St. Austin Review
- Discipline: Culture
- Language: English
- Edited by: Joseph Pearce and Robert Asch

Publication details
- History: 2001
- Publisher: St. Augustine's Press (United States)
- Frequency: Bimonthly

Standard abbreviations
- ISO 4: St Austin Rev.

Indexing
- ISSN: 2334-5934

Links
- Journal homepage;

= St. Austin Review =

Religious academic journal

The St. Austin Review (StAR) is a Catholic international review of culture and ideas. It is edited by author, columnist and EWTN TV host Joseph Pearce and literary scholar Robert Asch. StAR includes book reviews, discussions on Christian art, contemporary Christian poetry, and erudite essays on all aspects of both past and present literature and culture from a traditionalist Catholic perspective. The magazine is based in South Bend, Indiana.

Originally launched to be the flagship publication of the Saint Austin Press in 2001, it is now published by St. Augustine's Press. It is distributed by St. Augustine's in North America, and was distributed in Europe by Family Publications until they ceased trading. The journal is multinational in content, containing material from North America, Europe, and Australasia, although the review tends to lean toward material from the United States.

In addition to the editors, regular contributors have included G. K. Chesterton scholar Dale Ahlquist, Ordinariate priest and Catholic apologist Fr. Dwight Longenecker, former C. S. Lewis protégé Fr. Peter Milward, Fr. James V. Schall, musicologist Susan Treacy, Chavagnes International College founder Ferdi McDermott, editor-in-chief of Baronius Press Dr. John Newton, Dr. Patrick Riley, and artist and essayist Jef Murray.

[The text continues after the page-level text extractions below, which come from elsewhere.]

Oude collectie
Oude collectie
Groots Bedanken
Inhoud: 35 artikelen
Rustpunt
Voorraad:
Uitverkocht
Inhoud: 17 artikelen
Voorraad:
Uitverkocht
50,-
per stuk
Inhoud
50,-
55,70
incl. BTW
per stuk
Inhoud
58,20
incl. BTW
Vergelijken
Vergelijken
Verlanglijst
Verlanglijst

Poets and writers whose work has appeared in StAR include Dana Gioia, Maryann Corbett, Ralph McInerny, Pope Emeritus Benedict XVI, Aidan Nichols, Fr. Benedict Groeschel, Alice von Hildebrand, scholar of Scottish Gaelic literature Ronald Black, Brendan D. King, and Peter Kreeft. Frequently, theme issues of StAR focus on the role played by Catholicism in the arts, the literature, the history, and the culture of Great Britain, the United States, and many other nations. Occasionally, StAR has also introduced its readers to literary figures of the past who were not previously well known among Conservative and Traditionalist Catholics.

For example, Jackson T. Hern alleged in a 2022-StAR article that the 10th-century German nun Hrotsvitha of Gandersheim Abbey, a Medieval Latin playwright better known among Radical feminists, successfully Christianized the theatre of Ancient Rome.

There has also been, however, almost as much focus upon the writings and literary legacy of non-Catholic poets and writers, such as Vladimir Soloviev, Fyodor Dostoevsky, C. S. Lewis, John Milton, John Donne, Richard Wilbur, Jane Austen, Alexander Solzhenitsyn, and T. S. Eliot.

In a 2022 interview with StAR co-editor Joseph Pearce, Polish journalist Anna Szyda from the literary magazine Magna Polonia explained that the nihilism of modern American poetry is widely noticed and commented upon in the Third Polish Republic as reflecting, "the deleterious influence of the contemporary civilisation on the American soul." In response, StAR co-editor Joseph Pearce described "the neo-formalist revival" inspired by the late Richard Wilbur and how it has been reflected in recent verse by the Catholic poets whom he and Robert Asch publish in StAR. Pearce said that the Catholic faith and optimism of the younger generation of Catholic poets made him feel hope for the future.